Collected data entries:
Segment Open
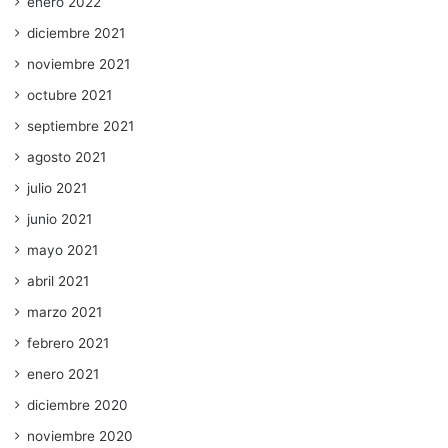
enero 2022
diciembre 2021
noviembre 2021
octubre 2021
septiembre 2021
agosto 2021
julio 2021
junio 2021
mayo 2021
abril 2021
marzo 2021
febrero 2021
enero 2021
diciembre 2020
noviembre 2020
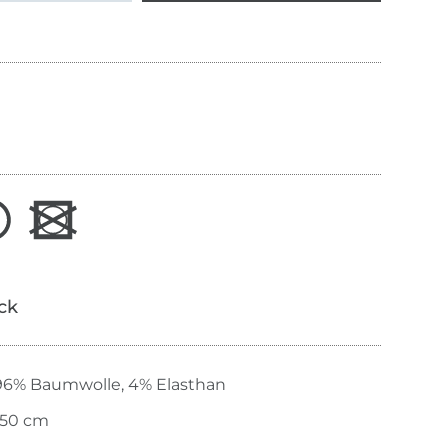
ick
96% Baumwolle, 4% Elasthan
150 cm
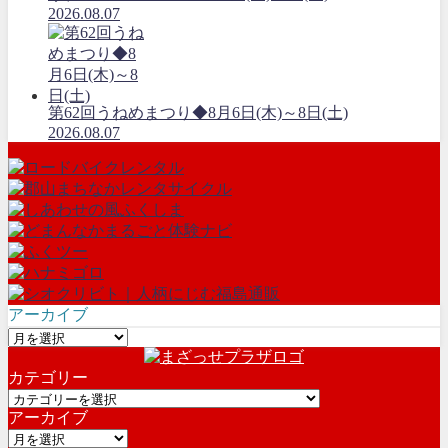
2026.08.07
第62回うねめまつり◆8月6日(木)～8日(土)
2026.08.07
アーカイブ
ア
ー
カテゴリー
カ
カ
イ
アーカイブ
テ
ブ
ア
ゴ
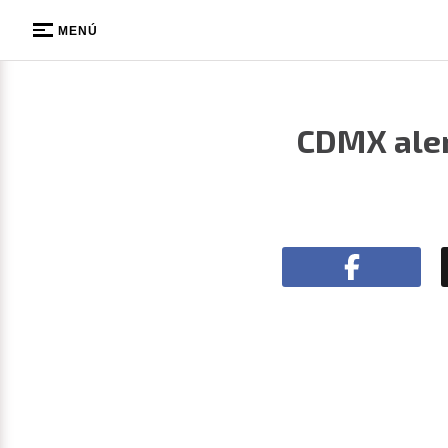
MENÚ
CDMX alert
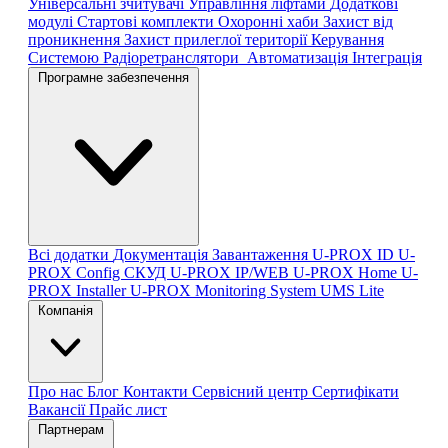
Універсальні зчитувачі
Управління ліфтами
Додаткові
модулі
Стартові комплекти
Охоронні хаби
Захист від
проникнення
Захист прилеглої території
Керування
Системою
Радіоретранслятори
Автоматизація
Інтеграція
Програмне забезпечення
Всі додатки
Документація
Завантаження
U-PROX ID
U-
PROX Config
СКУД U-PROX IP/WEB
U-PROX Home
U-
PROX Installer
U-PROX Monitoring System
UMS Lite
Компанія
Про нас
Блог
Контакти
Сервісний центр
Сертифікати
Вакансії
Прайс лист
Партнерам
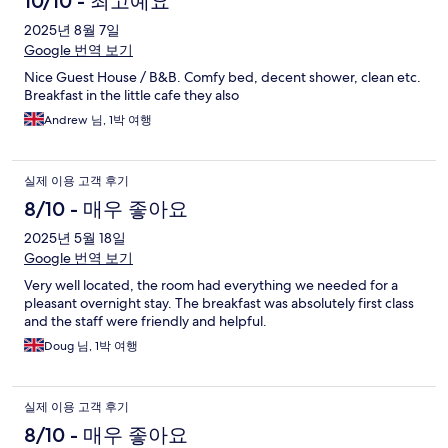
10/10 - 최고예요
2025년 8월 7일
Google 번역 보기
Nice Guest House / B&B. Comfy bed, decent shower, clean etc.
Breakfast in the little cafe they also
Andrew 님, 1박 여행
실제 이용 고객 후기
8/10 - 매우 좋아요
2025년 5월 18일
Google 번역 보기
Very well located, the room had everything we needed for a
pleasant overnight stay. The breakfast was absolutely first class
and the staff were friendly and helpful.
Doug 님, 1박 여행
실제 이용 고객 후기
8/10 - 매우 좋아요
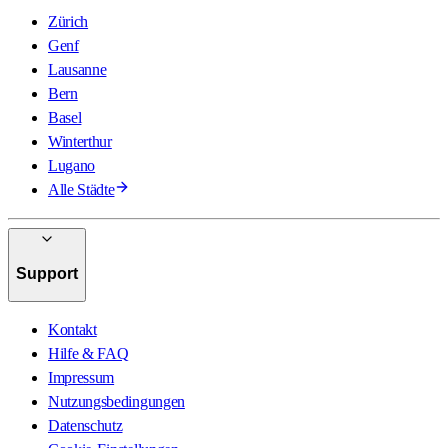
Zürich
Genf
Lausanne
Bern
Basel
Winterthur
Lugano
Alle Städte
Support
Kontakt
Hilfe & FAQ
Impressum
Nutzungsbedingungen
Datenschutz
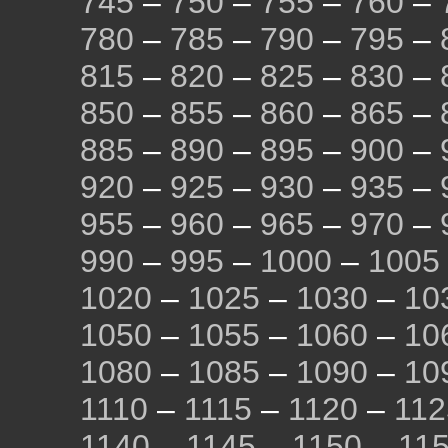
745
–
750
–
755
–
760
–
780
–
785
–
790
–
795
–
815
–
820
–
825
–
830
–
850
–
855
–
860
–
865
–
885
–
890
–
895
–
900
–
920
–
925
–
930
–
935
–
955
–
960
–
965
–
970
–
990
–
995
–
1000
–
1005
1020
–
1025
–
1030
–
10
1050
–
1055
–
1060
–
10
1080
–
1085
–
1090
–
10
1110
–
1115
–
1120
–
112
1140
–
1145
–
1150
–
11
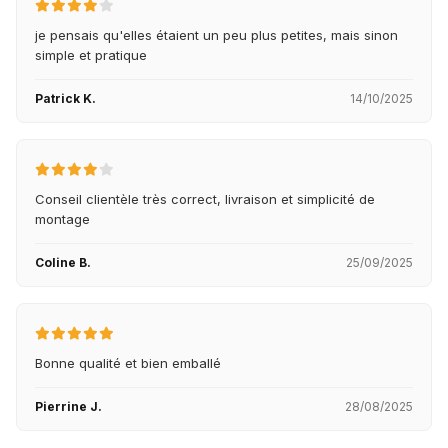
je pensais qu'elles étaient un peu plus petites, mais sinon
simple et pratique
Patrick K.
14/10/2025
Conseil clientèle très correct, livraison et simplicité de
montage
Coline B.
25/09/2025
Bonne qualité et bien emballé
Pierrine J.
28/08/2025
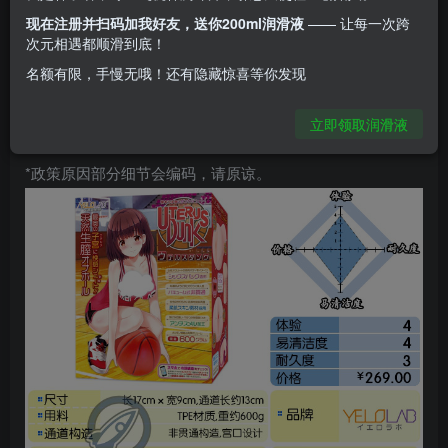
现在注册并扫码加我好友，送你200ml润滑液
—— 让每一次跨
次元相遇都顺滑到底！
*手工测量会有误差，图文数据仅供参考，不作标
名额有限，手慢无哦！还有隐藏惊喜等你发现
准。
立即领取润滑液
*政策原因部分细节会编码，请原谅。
Segment Closed
Segment Open
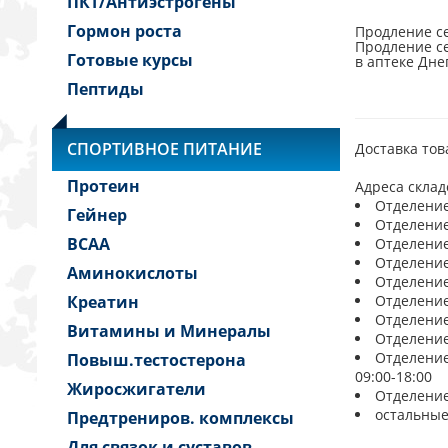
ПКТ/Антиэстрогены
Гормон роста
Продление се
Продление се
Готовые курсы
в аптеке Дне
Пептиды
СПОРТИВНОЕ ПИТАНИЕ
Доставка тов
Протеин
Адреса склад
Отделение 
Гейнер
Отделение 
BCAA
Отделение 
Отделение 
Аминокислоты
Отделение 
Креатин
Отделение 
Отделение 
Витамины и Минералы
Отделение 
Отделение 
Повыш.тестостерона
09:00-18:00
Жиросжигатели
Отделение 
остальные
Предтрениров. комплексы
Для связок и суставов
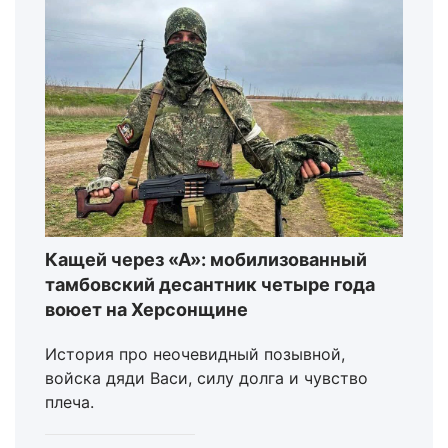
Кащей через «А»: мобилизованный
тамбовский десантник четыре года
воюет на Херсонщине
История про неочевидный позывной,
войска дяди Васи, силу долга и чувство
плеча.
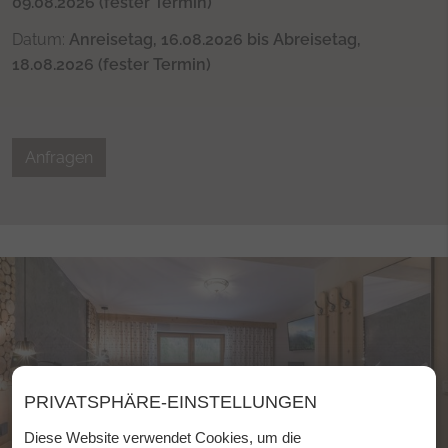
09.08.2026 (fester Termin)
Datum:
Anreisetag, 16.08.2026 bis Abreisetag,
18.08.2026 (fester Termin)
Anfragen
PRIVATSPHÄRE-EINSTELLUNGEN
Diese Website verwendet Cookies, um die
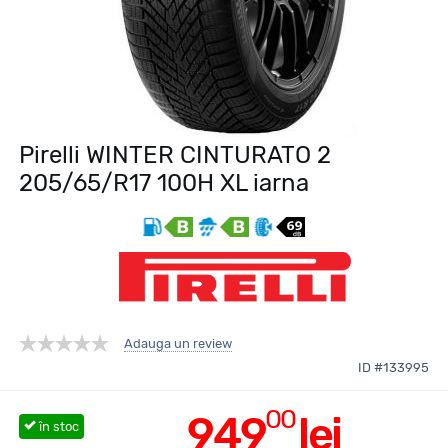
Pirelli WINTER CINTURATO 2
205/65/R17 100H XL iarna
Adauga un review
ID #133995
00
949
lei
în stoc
Segment Closed
PROBLEM REQUIREMENTS >> Pick out every line in the records that contains the string "Захист", and copy those lines. Only matches with the same capitalization count.

RESPONSE BOX >>
Захист від
Захист прилеглої території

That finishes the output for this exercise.